PROBLEM: Revise the listing below by replacing every "Audit entry" with "Inspection record" and changing nothing else. Leave the pictures out of your version.

[DATASET RECORDS Boundary: Start]

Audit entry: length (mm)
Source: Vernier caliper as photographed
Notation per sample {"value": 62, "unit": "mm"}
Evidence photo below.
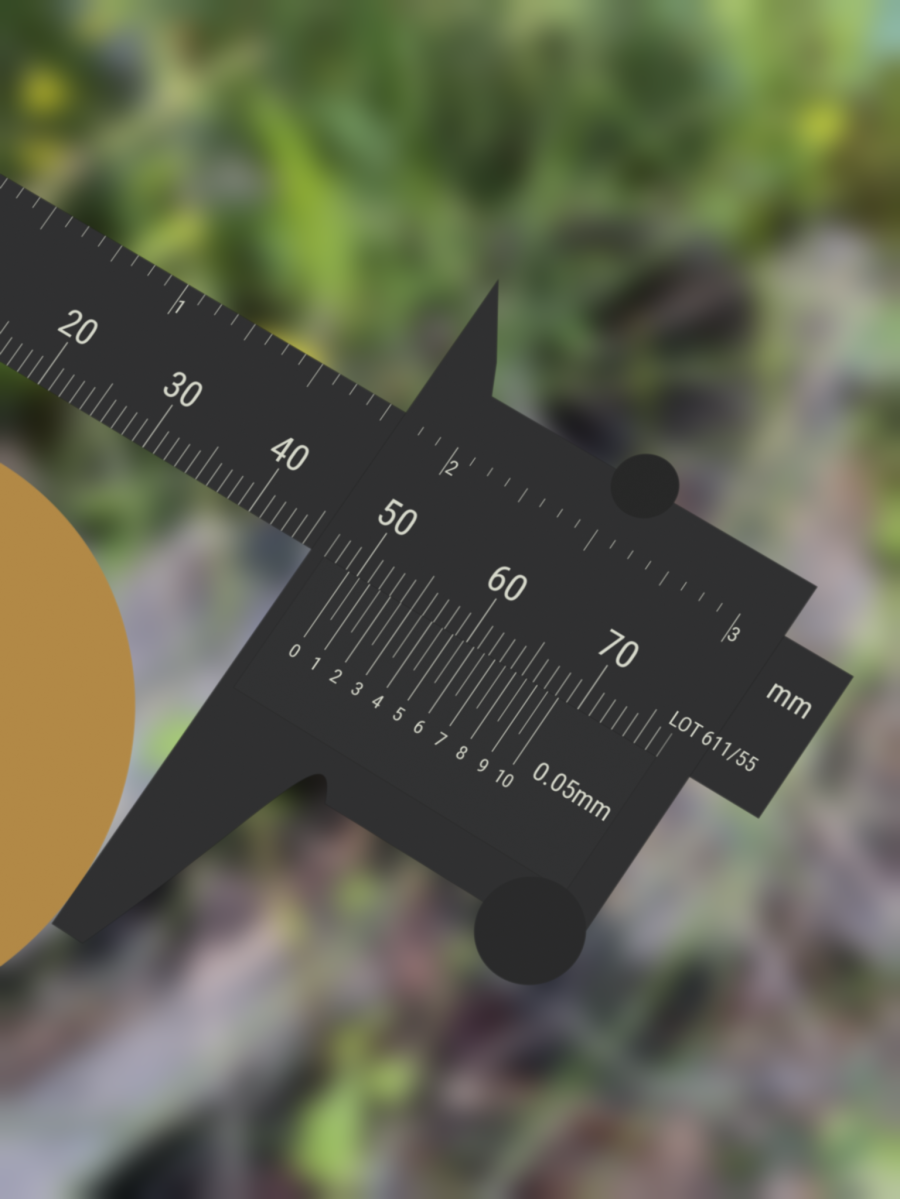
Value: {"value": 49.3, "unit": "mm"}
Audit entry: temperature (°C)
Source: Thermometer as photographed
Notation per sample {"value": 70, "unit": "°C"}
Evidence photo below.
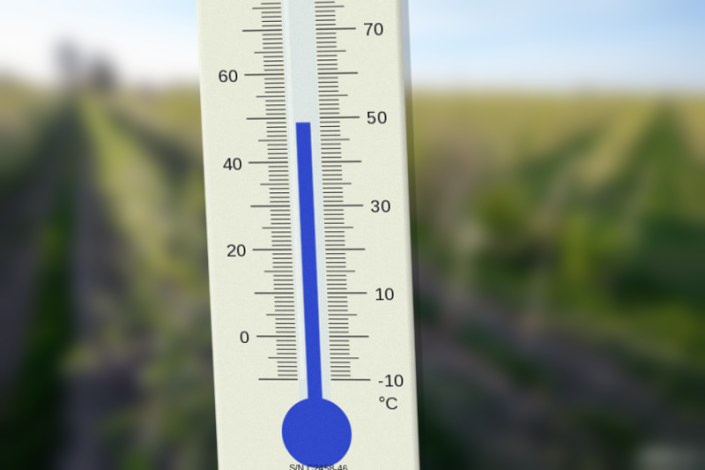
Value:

[DATASET RECORDS Boundary: End]

WRITTEN ANSWER:
Inspection record: length (mm)
Source: Vernier caliper as photographed
Notation per sample {"value": 62, "unit": "mm"}
Evidence photo below.
Value: {"value": 49.3, "unit": "mm"}
Inspection record: temperature (°C)
Source: Thermometer as photographed
Notation per sample {"value": 70, "unit": "°C"}
Evidence photo below.
Value:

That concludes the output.